Myocardin and myocardin-related transcription factor-A synergistically mediate actin cytoskeletal-dependent inhibition of liver fibrogenesis.

Am J Physiol Gastrointest Liver Physiol 2020 03 13;318(3):G504-G517. Epub 2020 Jan 13.

Department of Internal Medicine, Medical University of South Carolina, Charleston, South Carolina.

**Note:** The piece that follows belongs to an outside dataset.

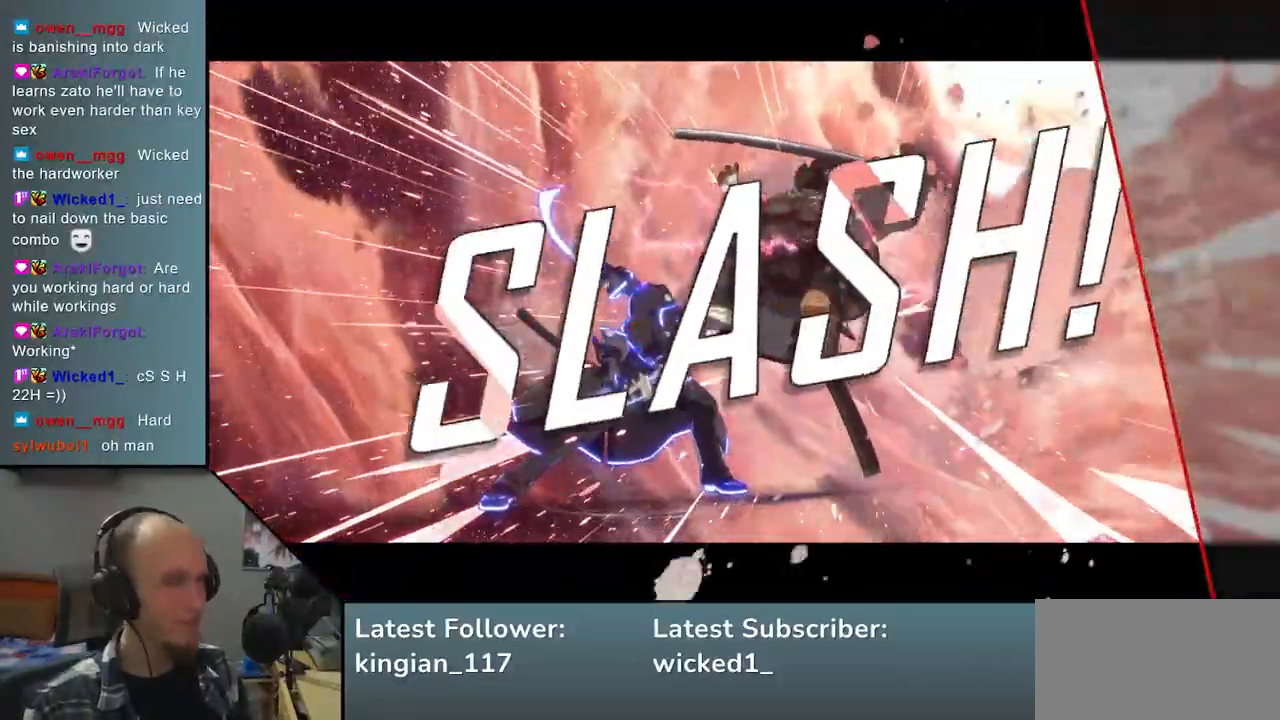
{"buttons": [], "left_stick": "center", "events": []}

Activation of hepatic stellate cells (HSCs), characterized by development of a robust actin cytoskeleton and expression of abundant extracellular matrix (ECM) proteins, such as type 1 collagen (COL.1), is a central cellular and molecular event in liver fibrosis. It has been demonstrated that HSCs express both myocardin and myocardin-related transcription factor-A (MRTF-A). However, the biological effects of myocardin and MRTF-A on HSC activation and liver fibrosis, as well as the molecular mechanism under the process, remain unclear. Here, we report that myocardin and MRTF-A's expression and nuclear accumulation are prominently increased during the HSC activation process, accompanied by robust activation of actin cytoskeleton dynamics. Targeting myocardin and MRTF-A binding and function with a novel small molecule, CCG-203971, led to dose-dependent inhibition of HSC actin cytoskeleton dynamics and abrogated multiple functional features of HSC activation (i.e., HSC contraction, migration and proliferation) and decreased COL.1 expression in vitro and liver fibrosis in vivo. Mechanistically, blocking the myocardin and MRTF-A nuclear translocation pathway with CCG-203971 directly inhibited myocardin/MRTF-A-mediated serum response factor (SRF), and Smad2/3 activation in the COL.1α2 promoter and indirectly abrogated actin cytoskeleton-dependent regulation of Smad2/3 and Erk1/2 phosphorylation and their nuclear accumulation. Finally, there was no effect of CCG-203971 on markers of inflammation, suggesting a direct effect of the compound on HSCs and liver fibrosis. These data reveal that myocardin and MRTF-A are two important cotranscriptional factors in HSCs and represent entirely novel therapeutic pathways that might be targeted to treat liver fibrosis. Myocardin and myocardin-related transcription factor-A (MRTF-A) are upregulated in activated hepatic stellate cells (HSCs) in vitro and in vivo, closely associated with robustly increased actin cytoskeleton remodeling. Targeting myocardin and MRTF-A by CCG-203971 leads to actin cytoskeleton-dependent inhibition of HSC activation, reduced cell contractility, impeded cell migration and proliferation, and decreased COL.1 expression in vitro and in vivo. Dual expression of myocardin and MRTF-A in HSCs may represent novel therapeutic targets in liver fibrosis.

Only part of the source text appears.